Artists and content creators no longer have to rely on third parties such as galleries and auction houses as they can sell their work directly to the consumer as NFT, which also lets them keep more of the profits. Additionally, NFTs contain smart contracts, and artists can factor in royalties to receive a percentage of sales whenever their art is sold to a new owner in the future.
The concern is; with users joining the craze in big numbers to make a profit, there will be a rise in cyber attacks and online fraud. At the same time, majority of those eyeing the tokens are focusing more on the aspect of earning instead of learning more about the new technology making them susceptible to online attacks – if potential investors aren’t educated, there will be tales of people purchasing fake replicas for the price of an original.
Additionally, NFTs might push up online fraud as hackers impersonate famous artists in order to sell replicas. Another challenge touches on intellectual property rights. As much as only one person can own NFTs, it can be duplicated online just like almost everything on the internet.
It is up to a buyer to ensure that the digital token they want to purchase is owned by the seller. To guarantee this, buyers can go through the metadata of the smart contract as it includes the terms and conditions for ownership of the particular token. Otherwise, if one was to buy a replica, they will only have the right to use it but not its intellectual property rights.
With no clear way of evaluating NFTs, there is a constant uncertainty in determining its actual price. Until factors are determined to drive the value, the prices will continue to fluctuate according to how people weigh their uniqueness, scarcity and creativity.
Last but not least, the fact that NFTs are not widely regulated as of date, anything currently goes, a seller can put up any price and thus anyone can take advantage.

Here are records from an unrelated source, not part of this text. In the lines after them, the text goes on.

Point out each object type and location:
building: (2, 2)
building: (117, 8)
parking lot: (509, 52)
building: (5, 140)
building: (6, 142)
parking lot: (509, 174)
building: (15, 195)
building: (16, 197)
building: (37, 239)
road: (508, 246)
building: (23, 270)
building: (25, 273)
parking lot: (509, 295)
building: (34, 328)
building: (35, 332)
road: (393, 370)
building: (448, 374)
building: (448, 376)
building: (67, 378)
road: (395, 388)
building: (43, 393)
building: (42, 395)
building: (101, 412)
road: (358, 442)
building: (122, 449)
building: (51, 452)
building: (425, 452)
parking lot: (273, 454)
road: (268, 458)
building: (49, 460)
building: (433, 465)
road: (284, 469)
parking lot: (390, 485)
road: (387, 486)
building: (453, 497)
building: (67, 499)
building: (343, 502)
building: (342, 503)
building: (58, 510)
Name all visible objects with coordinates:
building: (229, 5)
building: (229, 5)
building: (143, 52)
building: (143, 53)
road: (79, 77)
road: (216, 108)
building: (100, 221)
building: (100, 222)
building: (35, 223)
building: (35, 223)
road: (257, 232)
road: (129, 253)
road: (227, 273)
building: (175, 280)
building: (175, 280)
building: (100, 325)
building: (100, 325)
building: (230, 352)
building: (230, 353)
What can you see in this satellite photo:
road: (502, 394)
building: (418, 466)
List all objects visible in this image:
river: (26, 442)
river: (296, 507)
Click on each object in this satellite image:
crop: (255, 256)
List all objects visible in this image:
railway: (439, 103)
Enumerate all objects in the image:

As an example, in early 2021, at NFT marketplace OpenSea, an executive was flipping tokens he had purchased after featuring them on the site’s homepage in order to make profit. If that was to happen in terms of shares, or stock, it would be “insider trading”, which is illegal. However, it terms of NFTs, because there is no regulation in place at the moment, insider trading is allowed.
Examples of no-fungible tokens
Twitter CEO Jack Dorsey, selling his first-ever tweet on Twitter as an NFT, that got bids as high as Sh282.3 million ($2.5 Million),
Beeple’s “Everydays: The First 5000 Days was the first purely NFT digital artwork that was auctioned at a major auction house for Sh7.8 bn ($69 million)
Nyan Cat GIF – this was a popular GIF that was conceptualized in the 2010s, it was recently turned into an NFT and auctioned off for 300 ETH which is more than Sh145 million.
The potential of NFT is massive, though not all countries have all the provisions/laws to properly support NFT, and it’s still a relatively new concept, so definitely it will take time to reach the last man in the chain. So, if you are looking to invest, it is important to first be aware of what NFTs entail, it is the best way to profit from them.